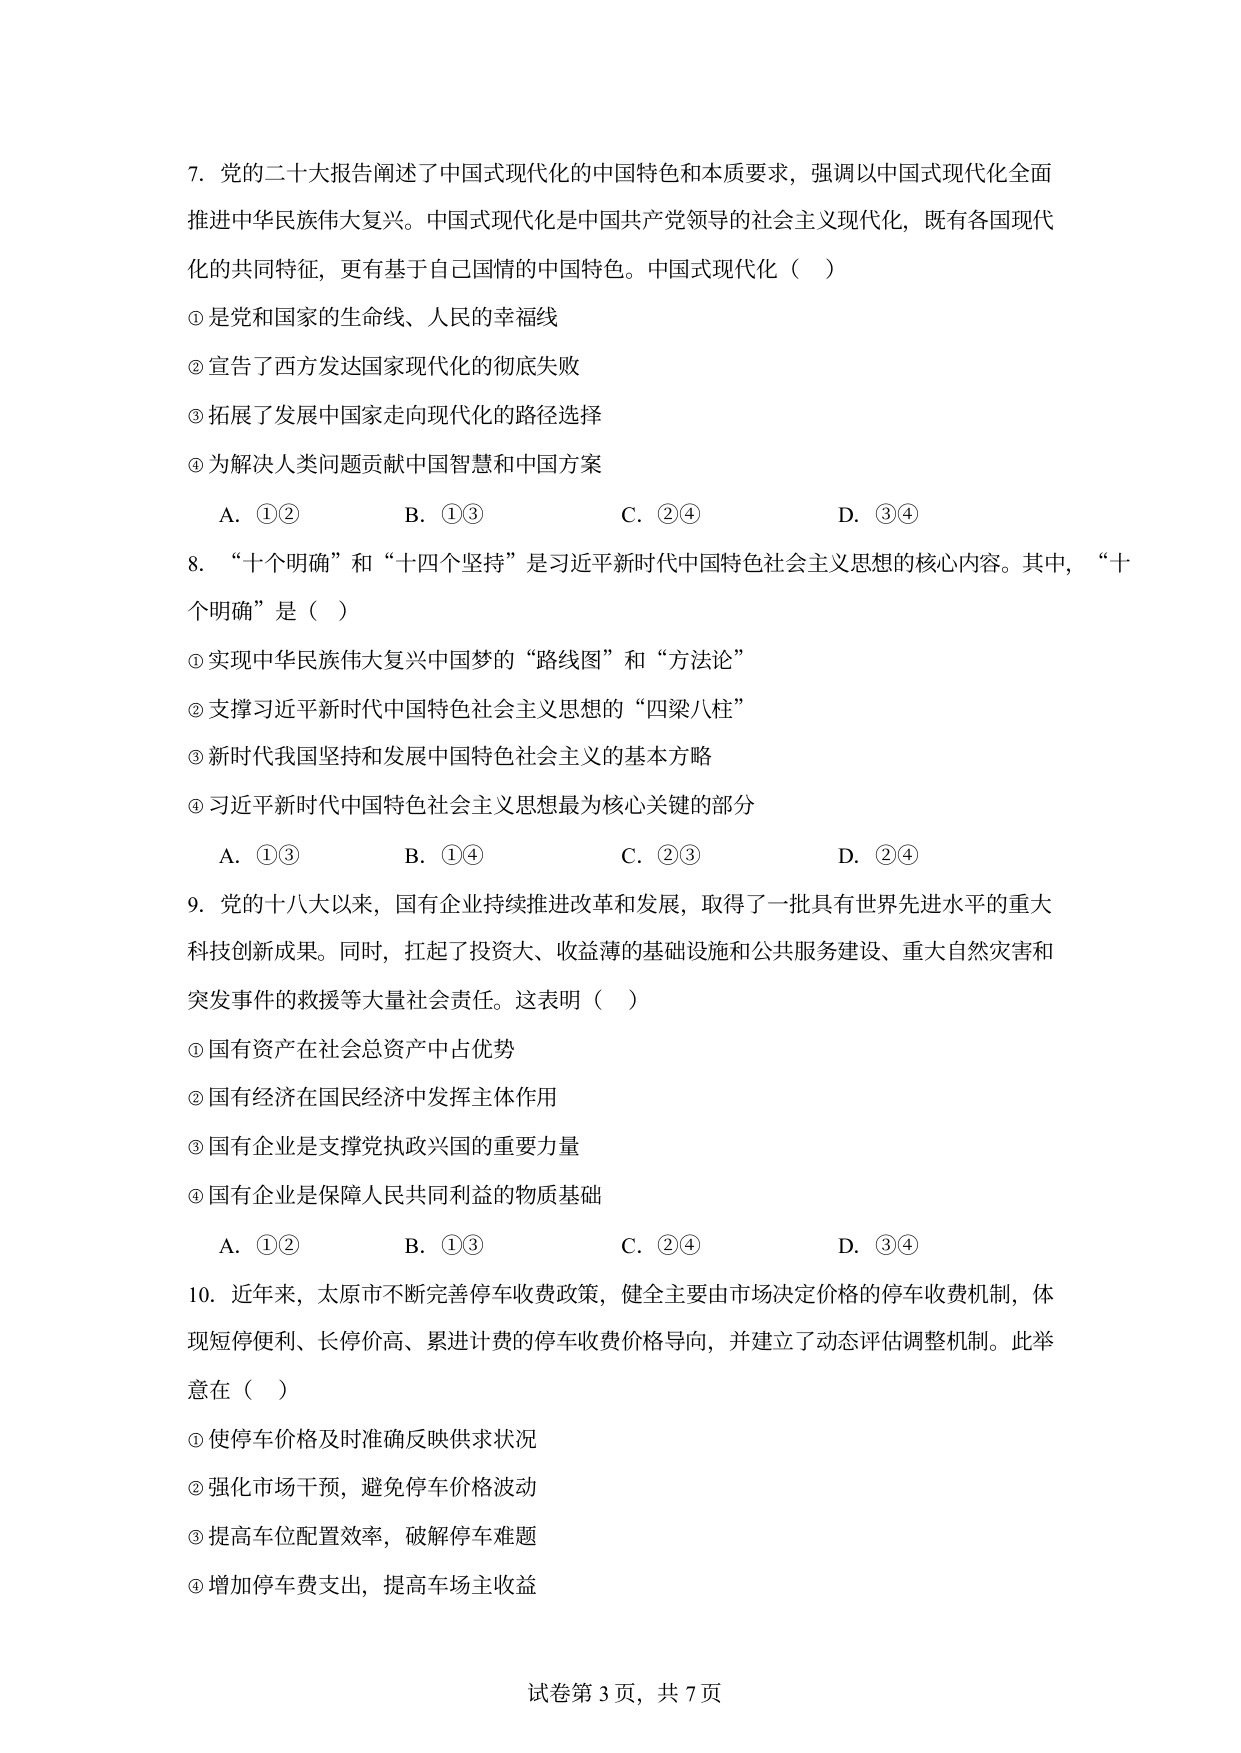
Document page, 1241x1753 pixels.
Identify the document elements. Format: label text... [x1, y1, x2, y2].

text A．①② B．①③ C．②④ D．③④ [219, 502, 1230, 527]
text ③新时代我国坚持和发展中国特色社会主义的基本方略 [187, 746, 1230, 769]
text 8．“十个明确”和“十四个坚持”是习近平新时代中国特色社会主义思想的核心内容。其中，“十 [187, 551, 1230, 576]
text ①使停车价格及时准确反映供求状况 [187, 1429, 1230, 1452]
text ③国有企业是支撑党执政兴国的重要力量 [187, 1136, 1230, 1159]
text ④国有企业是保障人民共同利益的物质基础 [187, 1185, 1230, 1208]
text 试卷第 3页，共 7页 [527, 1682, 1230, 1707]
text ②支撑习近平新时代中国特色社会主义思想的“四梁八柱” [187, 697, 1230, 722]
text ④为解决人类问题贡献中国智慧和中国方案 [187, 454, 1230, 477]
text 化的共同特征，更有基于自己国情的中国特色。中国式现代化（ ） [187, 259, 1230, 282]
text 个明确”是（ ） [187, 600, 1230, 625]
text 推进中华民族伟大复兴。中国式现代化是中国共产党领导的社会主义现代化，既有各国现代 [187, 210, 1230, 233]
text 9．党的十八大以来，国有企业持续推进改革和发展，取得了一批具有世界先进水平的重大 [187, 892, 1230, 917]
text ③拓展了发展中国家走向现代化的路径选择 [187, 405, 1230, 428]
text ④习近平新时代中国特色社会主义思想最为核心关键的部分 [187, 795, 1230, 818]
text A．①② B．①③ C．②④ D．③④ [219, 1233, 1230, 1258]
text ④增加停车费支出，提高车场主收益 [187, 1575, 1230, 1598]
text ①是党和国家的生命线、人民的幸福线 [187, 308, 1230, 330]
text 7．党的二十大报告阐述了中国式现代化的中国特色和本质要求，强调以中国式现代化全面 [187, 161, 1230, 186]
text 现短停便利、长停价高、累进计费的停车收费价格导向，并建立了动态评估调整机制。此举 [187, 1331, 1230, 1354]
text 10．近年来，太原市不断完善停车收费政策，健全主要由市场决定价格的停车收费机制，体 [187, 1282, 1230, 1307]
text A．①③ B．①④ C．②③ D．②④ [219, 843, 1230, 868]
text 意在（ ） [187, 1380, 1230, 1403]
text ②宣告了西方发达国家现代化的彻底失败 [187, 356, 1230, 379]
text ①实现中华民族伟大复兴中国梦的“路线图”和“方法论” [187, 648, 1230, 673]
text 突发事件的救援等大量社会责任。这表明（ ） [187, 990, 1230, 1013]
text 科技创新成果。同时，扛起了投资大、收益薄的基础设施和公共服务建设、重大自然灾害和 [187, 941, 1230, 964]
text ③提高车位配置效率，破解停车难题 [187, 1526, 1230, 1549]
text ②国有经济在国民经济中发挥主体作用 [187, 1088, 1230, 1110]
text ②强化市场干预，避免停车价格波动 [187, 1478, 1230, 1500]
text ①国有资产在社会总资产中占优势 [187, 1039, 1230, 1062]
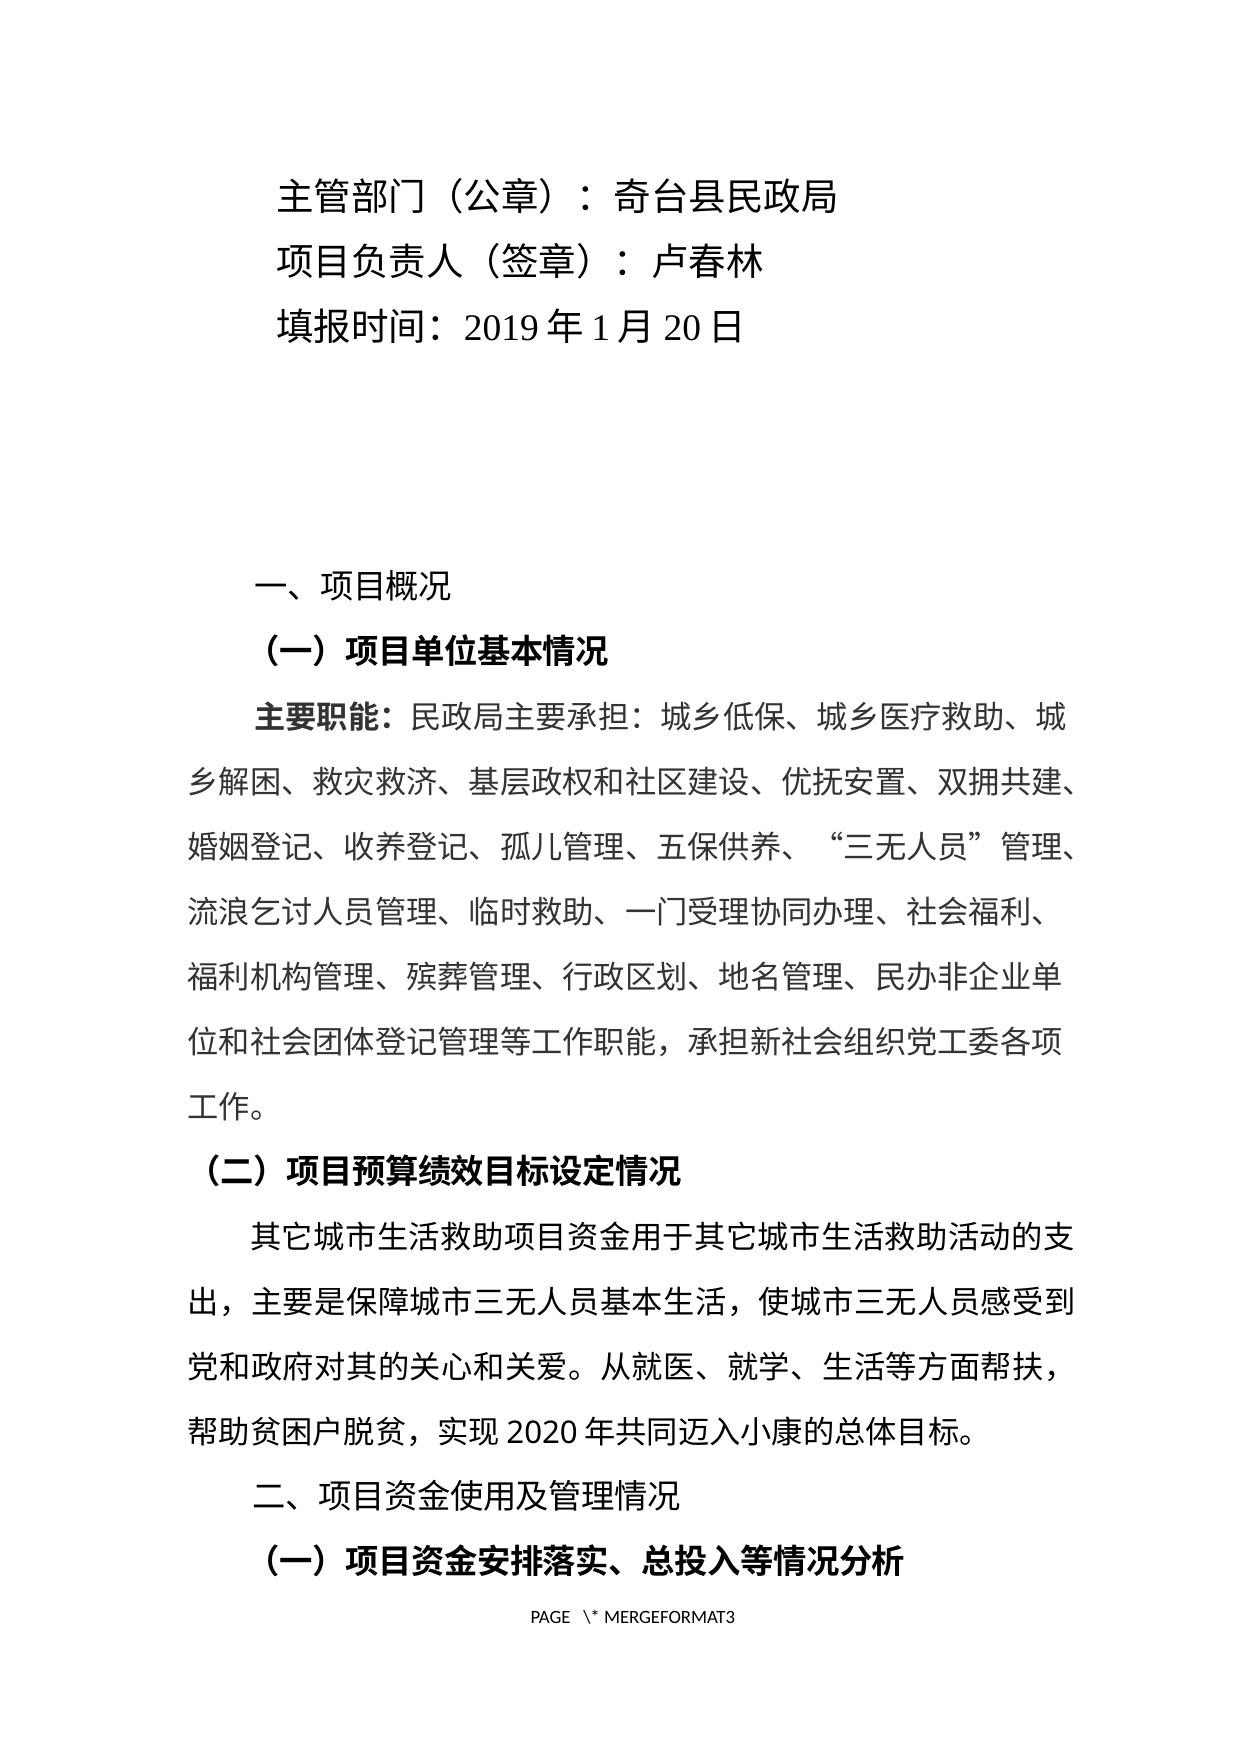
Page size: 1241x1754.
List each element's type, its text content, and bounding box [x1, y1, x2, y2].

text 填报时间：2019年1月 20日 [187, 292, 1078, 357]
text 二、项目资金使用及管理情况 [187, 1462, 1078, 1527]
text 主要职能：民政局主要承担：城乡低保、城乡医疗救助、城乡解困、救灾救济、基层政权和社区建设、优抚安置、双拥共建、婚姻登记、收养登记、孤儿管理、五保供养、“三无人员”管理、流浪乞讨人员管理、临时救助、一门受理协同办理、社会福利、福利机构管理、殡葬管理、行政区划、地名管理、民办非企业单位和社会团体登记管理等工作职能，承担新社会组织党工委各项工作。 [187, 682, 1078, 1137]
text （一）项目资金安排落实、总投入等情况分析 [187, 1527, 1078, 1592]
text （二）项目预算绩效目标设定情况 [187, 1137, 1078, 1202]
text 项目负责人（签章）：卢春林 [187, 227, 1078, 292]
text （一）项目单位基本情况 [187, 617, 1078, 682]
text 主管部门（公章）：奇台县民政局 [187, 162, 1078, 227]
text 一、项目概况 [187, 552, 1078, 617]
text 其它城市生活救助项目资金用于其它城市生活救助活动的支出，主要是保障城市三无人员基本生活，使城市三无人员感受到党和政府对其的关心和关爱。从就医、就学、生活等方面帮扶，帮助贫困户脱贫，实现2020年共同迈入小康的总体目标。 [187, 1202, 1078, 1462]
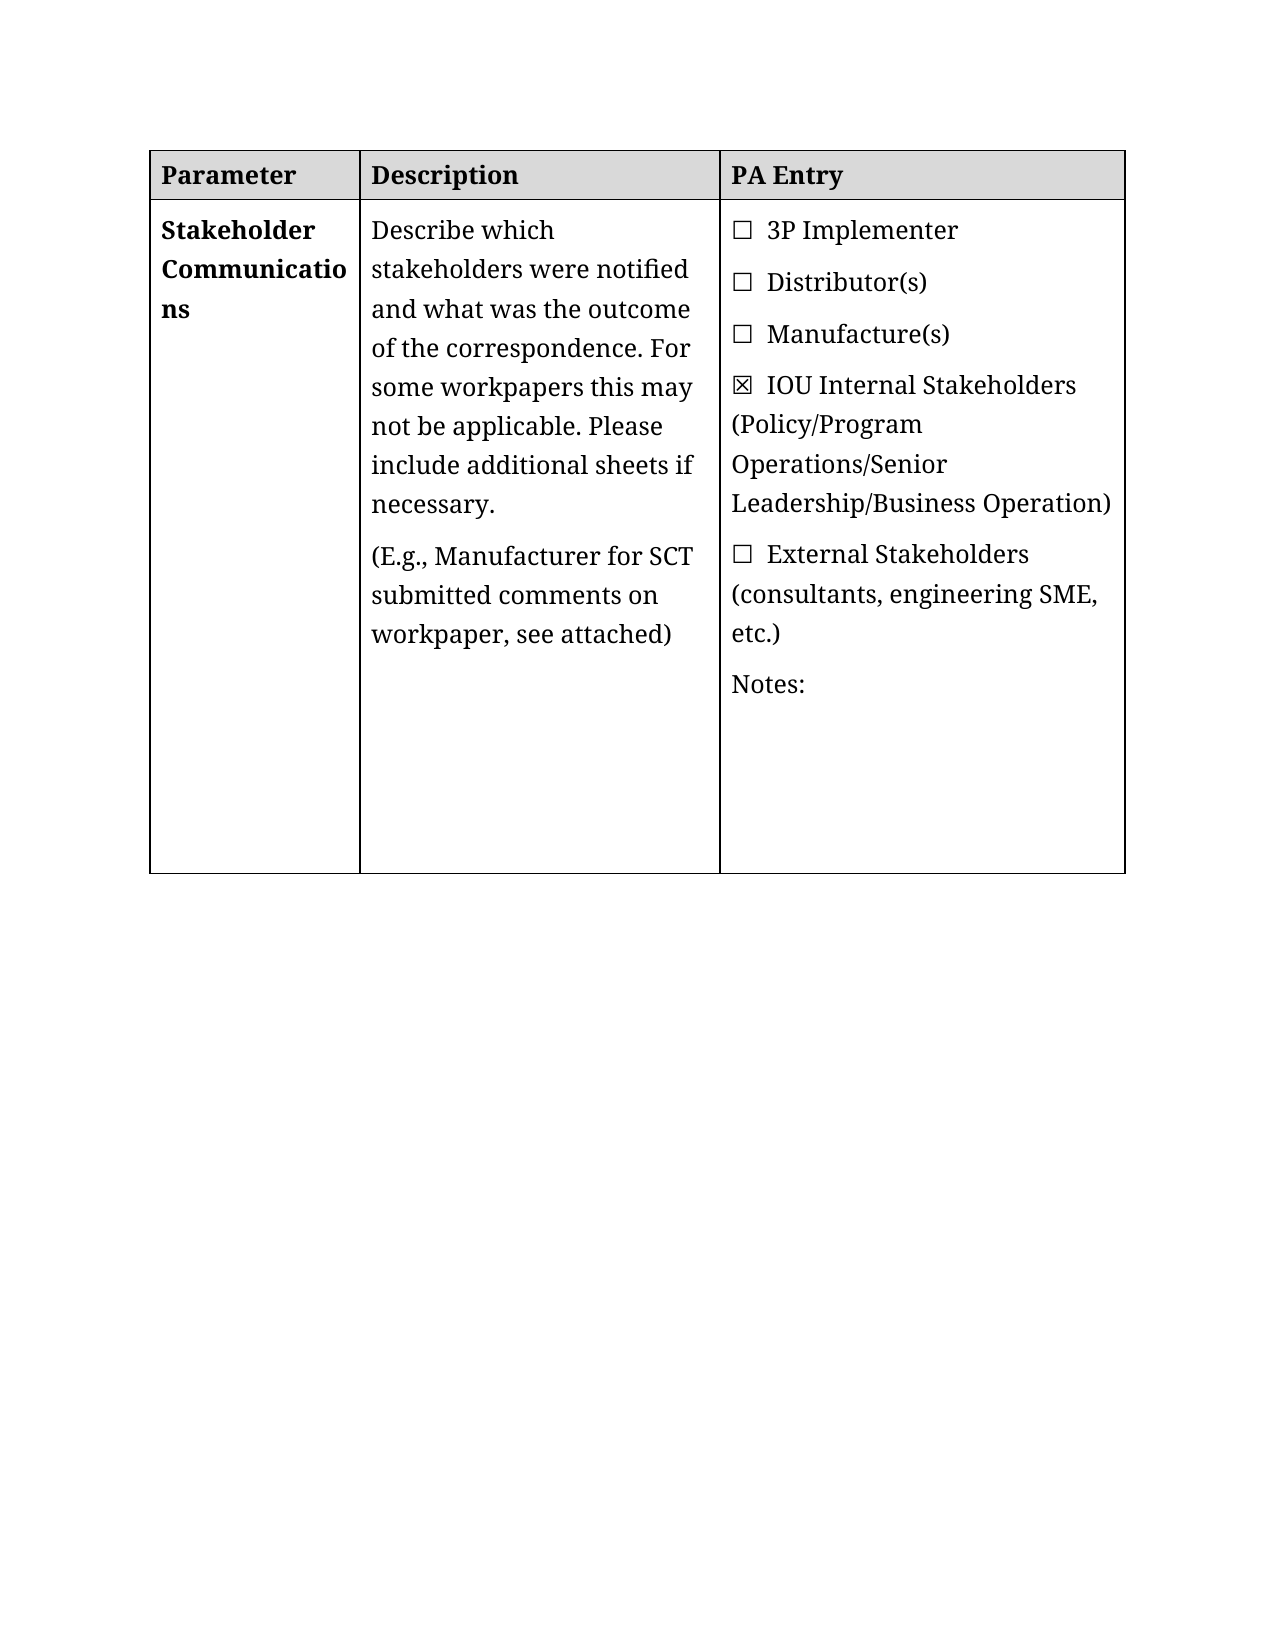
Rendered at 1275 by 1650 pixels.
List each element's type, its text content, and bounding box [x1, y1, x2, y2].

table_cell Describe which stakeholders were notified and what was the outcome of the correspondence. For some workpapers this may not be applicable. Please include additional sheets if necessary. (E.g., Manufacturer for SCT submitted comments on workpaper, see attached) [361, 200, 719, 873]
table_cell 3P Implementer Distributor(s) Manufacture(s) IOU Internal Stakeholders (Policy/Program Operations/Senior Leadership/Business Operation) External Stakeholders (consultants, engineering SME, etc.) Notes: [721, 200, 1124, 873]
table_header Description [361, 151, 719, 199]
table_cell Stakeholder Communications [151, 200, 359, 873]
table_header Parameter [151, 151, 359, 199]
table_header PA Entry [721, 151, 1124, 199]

▶ _Your objective_
The expected output is every line of the data, unchanged, with the pictures skipped.

▶ _Your solution_
Document page, 1241x1753 pixels.
Identify the document elements. Format: label text... [x1, y1, x2, y2].

text A．①② B．①③ C．②④ D．③④ [219, 502, 1230, 527]
text ③新时代我国坚持和发展中国特色社会主义的基本方略 [187, 746, 1230, 769]
text 8．“十个明确”和“十四个坚持”是习近平新时代中国特色社会主义思想的核心内容。其中，“十 [187, 551, 1230, 576]
text ①使停车价格及时准确反映供求状况 [187, 1429, 1230, 1452]
text ③国有企业是支撑党执政兴国的重要力量 [187, 1136, 1230, 1159]
text ④国有企业是保障人民共同利益的物质基础 [187, 1185, 1230, 1208]
text 试卷第 3页，共 7页 [527, 1682, 1230, 1707]
text ②支撑习近平新时代中国特色社会主义思想的“四梁八柱” [187, 697, 1230, 722]
text ④为解决人类问题贡献中国智慧和中国方案 [187, 454, 1230, 477]
text 化的共同特征，更有基于自己国情的中国特色。中国式现代化（ ） [187, 259, 1230, 282]
text 个明确”是（ ） [187, 600, 1230, 625]
text 推进中华民族伟大复兴。中国式现代化是中国共产党领导的社会主义现代化，既有各国现代 [187, 210, 1230, 233]
text 9．党的十八大以来，国有企业持续推进改革和发展，取得了一批具有世界先进水平的重大 [187, 892, 1230, 917]
text ③拓展了发展中国家走向现代化的路径选择 [187, 405, 1230, 428]
text ④习近平新时代中国特色社会主义思想最为核心关键的部分 [187, 795, 1230, 818]
text A．①② B．①③ C．②④ D．③④ [219, 1233, 1230, 1258]
text ④增加停车费支出，提高车场主收益 [187, 1575, 1230, 1598]
text ①是党和国家的生命线、人民的幸福线 [187, 308, 1230, 330]
text 7．党的二十大报告阐述了中国式现代化的中国特色和本质要求，强调以中国式现代化全面 [187, 161, 1230, 186]
text 现短停便利、长停价高、累进计费的停车收费价格导向，并建立了动态评估调整机制。此举 [187, 1331, 1230, 1354]
text 10．近年来，太原市不断完善停车收费政策，健全主要由市场决定价格的停车收费机制，体 [187, 1282, 1230, 1307]
text A．①③ B．①④ C．②③ D．②④ [219, 843, 1230, 868]
text 意在（ ） [187, 1380, 1230, 1403]
text ②宣告了西方发达国家现代化的彻底失败 [187, 356, 1230, 379]
text ①实现中华民族伟大复兴中国梦的“路线图”和“方法论” [187, 648, 1230, 673]
text 突发事件的救援等大量社会责任。这表明（ ） [187, 990, 1230, 1013]
text 科技创新成果。同时，扛起了投资大、收益薄的基础设施和公共服务建设、重大自然灾害和 [187, 941, 1230, 964]
text ③提高车位配置效率，破解停车难题 [187, 1526, 1230, 1549]
text ②国有经济在国民经济中发挥主体作用 [187, 1088, 1230, 1110]
text ②强化市场干预，避免停车价格波动 [187, 1478, 1230, 1500]
text ①国有资产在社会总资产中占优势 [187, 1039, 1230, 1062]
Page size: 1241x1754.
List each element's type, its text content, and bounding box [x1, y1, x2, y2].

text 填报时间：2019年1月 20日 [187, 292, 1078, 357]
text 二、项目资金使用及管理情况 [187, 1462, 1078, 1527]
text 主要职能：民政局主要承担：城乡低保、城乡医疗救助、城乡解困、救灾救济、基层政权和社区建设、优抚安置、双拥共建、婚姻登记、收养登记、孤儿管理、五保供养、“三无人员”管理、流浪乞讨人员管理、临时救助、一门受理协同办理、社会福利、福利机构管理、殡葬管理、行政区划、地名管理、民办非企业单位和社会团体登记管理等工作职能，承担新社会组织党工委各项工作。 [187, 682, 1078, 1137]
text （一）项目资金安排落实、总投入等情况分析 [187, 1527, 1078, 1592]
text （二）项目预算绩效目标设定情况 [187, 1137, 1078, 1202]
text 项目负责人（签章）：卢春林 [187, 227, 1078, 292]
text （一）项目单位基本情况 [187, 617, 1078, 682]
text 主管部门（公章）：奇台县民政局 [187, 162, 1078, 227]
text 一、项目概况 [187, 552, 1078, 617]
text 其它城市生活救助项目资金用于其它城市生活救助活动的支出，主要是保障城市三无人员基本生活，使城市三无人员感受到党和政府对其的关心和关爱。从就医、就学、生活等方面帮扶，帮助贫困户脱贫，实现2020年共同迈入小康的总体目标。 [187, 1202, 1078, 1462]
Rendered at 1275 by 1650 pixels.
List each element's type, its text content, and bounding box [x1, y1, x2, y2].

table_cell Describe which stakeholders were notified and what was the outcome of the correspondence. For some workpapers this may not be applicable. Please include additional sheets if necessary. (E.g., Manufacturer for SCT submitted comments on workpaper, see attached) [361, 200, 719, 873]
table_cell 3P Implementer Distributor(s) Manufacture(s) IOU Internal Stakeholders (Policy/Program Operations/Senior Leadership/Business Operation) External Stakeholders (consultants, engineering SME, etc.) Notes: [721, 200, 1124, 873]
table_header Description [361, 151, 719, 199]
table_cell Stakeholder Communications [151, 200, 359, 873]
table_header Parameter [151, 151, 359, 199]
table_header PA Entry [721, 151, 1124, 199]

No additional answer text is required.